Это было неожиданной откровенностью, граничащей с легкомыслием.
"Он либо издевается, либо абсолютно глуп".
-Будьте осторожнее с такими высказываниями.
Гирем неожиданно рассмеялся, словно шутке, прозвучавшей в его собственной голове, после чего поставил чашку на деревянный бортик и, достав из-за пазухи дощечку с пергаментом, начал рисовать.
-Мне кажется, что вы не из тех, кто станет трепаться по поводу того, что вам сказал какой-то парень утром на веранде, — сказал он.
Триксель потёр щёку и неожиданно для себя хмыкнул.
-Вы не похожи на своего отца, по крайней мере, на первый взгляд.

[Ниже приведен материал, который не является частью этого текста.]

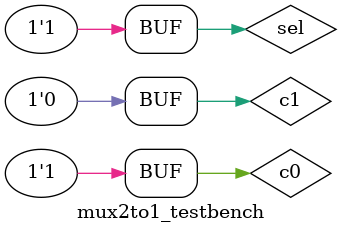
<source format=v>
module mux2to1_testbench();
	wire out;
	reg c0;
	reg c1;
	reg sel;
	
	mux2to1 muxA(out,c0,c1,sel);
	initial begin
		c0= 1'b1 ; c1= 1'b0; sel= 1'b0;
		#20;
		c0= 1'b1 ; c1= 1'b0; sel= 1'b1;
		#20;
	end
 
	initial begin
		$monitor(" c0=%1b c1=%1b sel=%1b out=%1b",c0,c1,sel,out);
	end
							
							
endmodule
</source>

-Спасибо. А почему ваш отец не приехал сюда?
-У него нашлись другие дела, полагаю, более важные, чем избрание нового Пророка, — помрачневшим голосом произнёс горбун. Юноша, кажется, заметил это.
— Да, хорошо, что я взял принадлежности с собой. По крайней мере, мне хоть есть чем похвастаться перед вами.
-В каком смысле?
-Вы лучший алхимик Изры, а я обычный дивайн без особых умений. Возможно, так я несколько повышу себя в ваших глазах.
В этом человеке странным образом сочеталось тщеславие и отсутствие страха показаться глупцом. Он явно гордился тем, что мог рисовать, причём, признал Триксель, великолепно рисовать, но при этом находил способы смеяться над самим собой. У горбуна так не получалось.
По веранде с шумом пронёсся поток свежего утреннего воздуха. Деревья в паре зашумели буйной зелёной листвой. Триксель закутался в робу и молча смотрел на то, как рисунок мало-помалу обретает детали и глубину. Он отчаянно хотел узнать, зачем Гирему Кейру всё это нужно. Зачем заговаривать с демоническим горбуном, это ведь ненормально?